Problem statement: Wherever a picture appears, skip it and retype the rest of the data exactly.

Dataset content Block Start

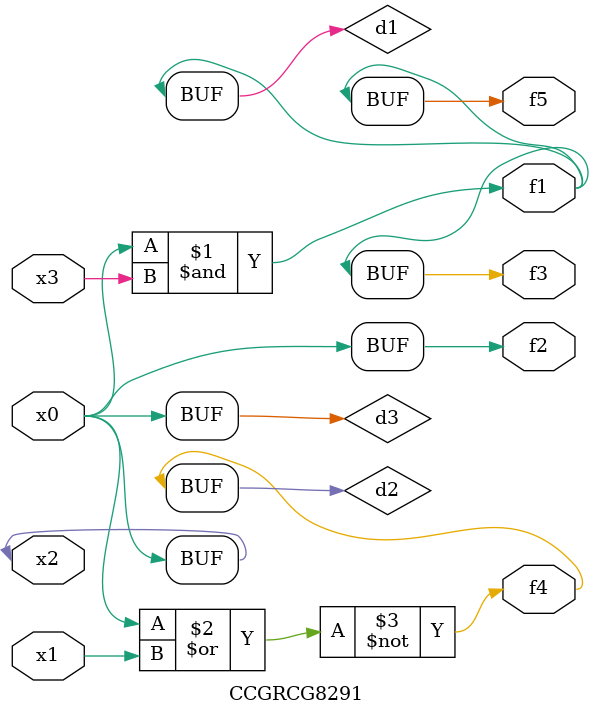
<source format=v>
module CCGRCG8291(
	input x0, x1, x2, x3,
	output f1, f2, f3, f4, f5
);

	wire d1, d2, d3;

	and (d1, x2, x3);
	nor (d2, x0, x1);
	buf (d3, x0, x2);
	assign f1 = d1;
	assign f2 = d3;
	assign f3 = d1;
	assign f4 = d2;
	assign f5 = d1;
endmodule

</source>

Dataset content Block End

Exercise answer:
<source format=v>
module CCGRCG8291(
	input x0, x1, x2, x3,
	output f1, f2, f3, f4, f5
);

	wire d1, d2, d3;

	and (d1, x2, x3);
	nor (d2, x0, x1);
	buf (d3, x0, x2);
	assign f1 = d1;
	assign f2 = d3;
	assign f3 = d1;
	assign f4 = d2;
	assign f5 = d1;
endmodule

</source>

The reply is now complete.